The lack of transparency from the Biden administration, advocates say, has been compounded by the looming Sept. 30 deadline when student loan forbearance is set to expire. Proponents of debt cancellation are urging the White House to take action before then and, at the very least, communicate clearly with borrowers about the administration's intended policies so no one is caught off guard if payments are ultimately due again this fall.
"Many borrowers, especially newer student loan borrowers who never went into repayment, almost expect [the payment pause] to be extended," Abrams said. "They need to notify borrowers as soon as possible."
Neither the White House nor the Education Department has said whether the administration is seriously considering extending the forbearance. Earlier this month, Education Secretary Miguel Cardona said extending the pause was "not out of the question, but at this point it's Sept. 30."
Persis Yu, director of the National Consumer Law Center’s Student Loan Borrower Assistance Project, said the Education Department's memo was "overdue" and called for more "transparency and communication in this process."
"Our hope is that the policymakers will coordinate and communicate with borrower advocacy groups, and I think that is a big frustration. And a lot of folks don't feel like they're being heard in this process," Yu said.
In March 2020, Congress passed the CARES Act, which paused federal student loan payments through September 2020 and kept interest rates at 0 percent for the roughly 42 million federal borrowers in an effort to alleviate the economic impact of the coronavirus pandemic.
Then, President Donald Trump took executive action to extend the student loan payment deferral through January 2021, and Biden on his first day in office signed an executive order extending the payment pause through Sept. 30, 2021.
As the Sept. 30 date draws near, advocates say they are planning to ramp up pressure on the White House to engage more meaningfully with calls from Democrats — led by Senate Majority Leader Chuck Schumer of New York and Sen. Elizabeth Warren of Massachusetts — for Biden to cancel $50,000 of federal student debt via executive action.
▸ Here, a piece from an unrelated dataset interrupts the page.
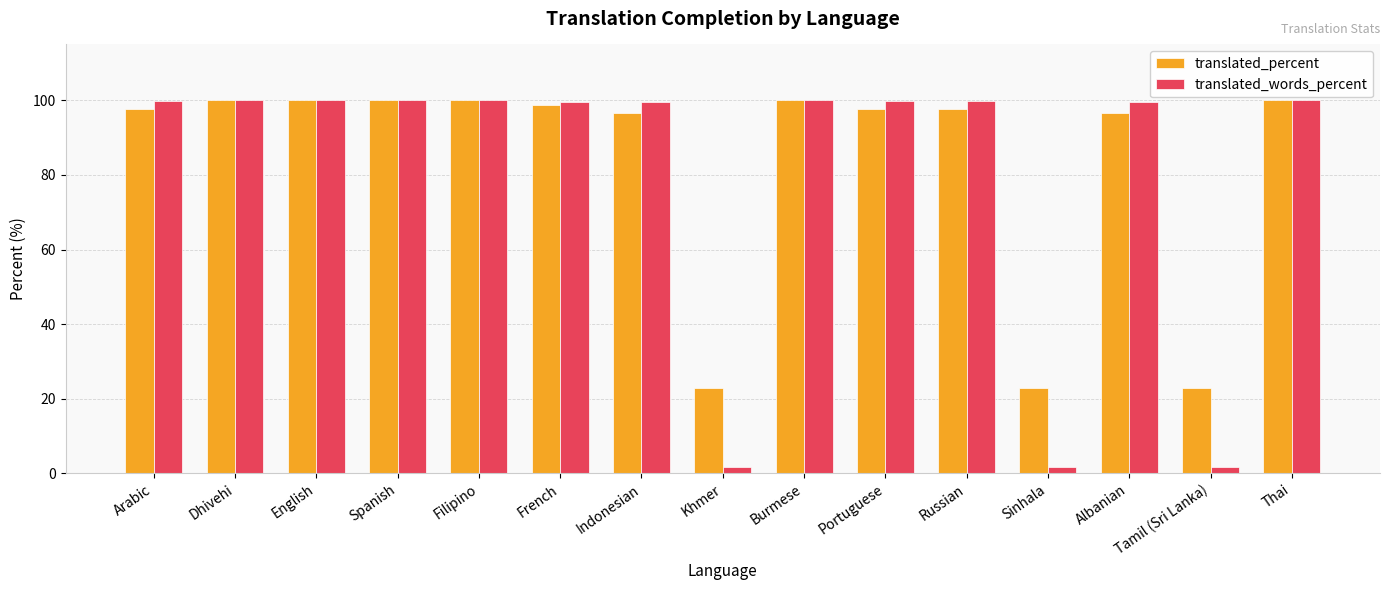

The value of translated_percent at Dhivehi is 24.6. True or false?

False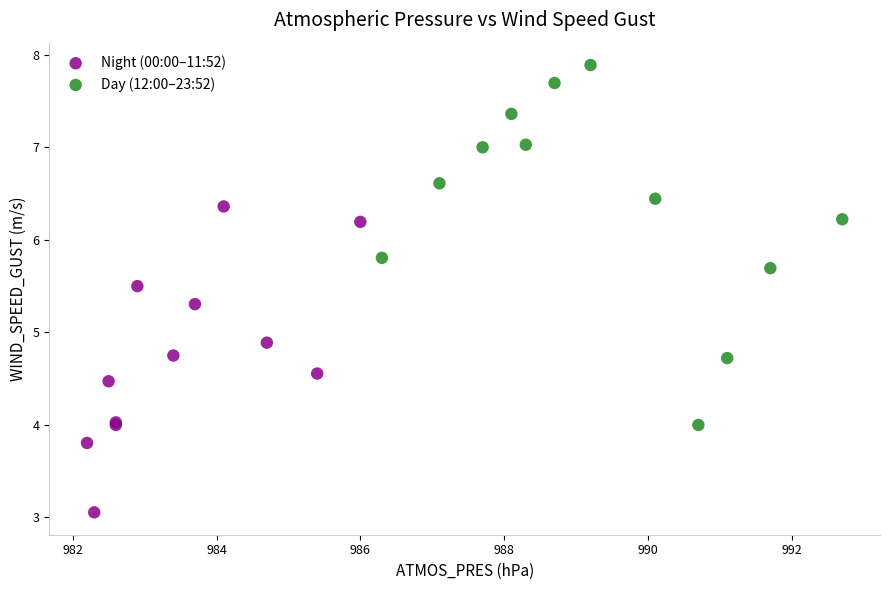

Which series contains the lowest Y value?

Night (00:00–11:52)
Democrats and other proponents of canceling student debt argue that the president has the authority to cancel student loans under the Higher Education Act of 1965, which gave the education secretary broad authority over student loans. Biden has already exercised that authority, proponents of debt cancellation argue, by pausing student loan payments during the coronavirus pandemic. Several lawyers and legal scholars have written analyses in support of that view.
Biden has said he supports signing a bill passed by Congress eliminating $10,000 in student debt, but he has expressed significant reservations about taking executive action on debt cancellation. He has also indicated that he thinks $50,000 is too generous and would primarily benefit people with expensive private college degrees.
The Federal Reserve estimates that in the third quarter of 2020, Americans owed more than $1.7 trillion in student loans. Studies show that students of color are more likely to take on student debt and disproportionately struggle to pay it back. The highest default rates are among students who attended for-profit institutions.
"This is something the president can do," Warren said during a Washington Post event earlier this month. "Leader Schumer and I are pushing hard to try to get it done."